The arguments for growth policies as opposed to austerity are taking center stage in Europe after the results of the French and Greek elections.
His rhetoric aside, France’s President-elect Francios Hollande is not rejecting austerity. In fact, he pledged to balance France’s budget by the end of his five-year term, just one year later than his opponent Nicolas Sarkozy.
That’s one reason the bond market reaction to Hollande’s victory was a yawn. Jacob Kirkegaard, a fellow at the Peterson Institute for International Economics, says the market correctly perceived that the president-elect is not going to embark on some huge stimulus program in France.
Kirkegaard says that’s likely to disappoint many of Hollande’s supporters.
“Because he has led them to believe that he is going to usher in this new era of spending and the end of austerity through his rhetoric, but I think the reality is very, very different,” Kirkegaard says.
Never-the-less, Kirkegaard says Hollande will push Europe to add a growth component to its strategy.
“Which is something that in recent weeks Angela Merkel and other German leaders have been positive about,” he says.
Strategies For Solvency
The growth strategies being considered, however, don’t involve boosting government spending at the member state level. Rather, they involve growth-friendly moves like reforming labor regulations, to make it easier for workers to cross borders and work anywhere in the EU.
Other strategies include expanding the European Investment Bank, and funding infrastructure projects with bonds backed jointly by all EU countries, but most importantly Germany.
“What I agree with is that Europe cannot solve its problems through austerity alone,” says Mohamed El-Erain, CEO of the giant bond fund PIMCO. He’s concerned about too little growth in Europe, but also about too much debt.
“What bond investors are looking at in order to put in more capital is a set of policies that addresses too little growth and too much debt,” he says.
Bond investors apparently felt Hollande’s victory was a move in that direction. Interest rates on France’s ten-year bond fell to a 7-month low following the vote.
Reaction In Greece
There was greater market discomfort with the results of parliamentary elections in Greece. Moderates there lost ground to fringe parties on the right and left amid demands to renegotiate the Greek bailout package with its tough austerity measures. The Greek stock market fell and its banks were especially hard it.

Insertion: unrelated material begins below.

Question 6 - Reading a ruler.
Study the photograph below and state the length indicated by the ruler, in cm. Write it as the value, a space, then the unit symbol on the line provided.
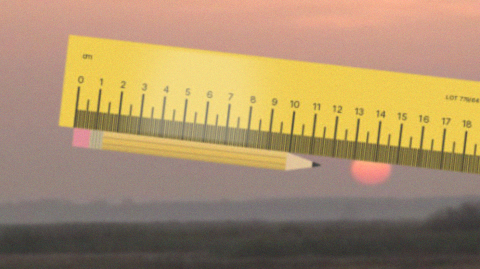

Jacob Kirkegaard says the results in Greece raise the odds it may leave the Euro-zone, but he says the country’s fortunes are unlikely to affect the world in same the way they did last summer.
“This is really a fight between the taxpayers of Greece and the taxpayers in the rest of the Euro-area,” he says. “This will be volatile, but I don’t think it will have the huge contagious effect that we saw last year.”
Kirkegaard says that’s because under the most recent bailout package the big losses on Greek debt where already distributed, and Europe’s banks are in better shape now than they were last year.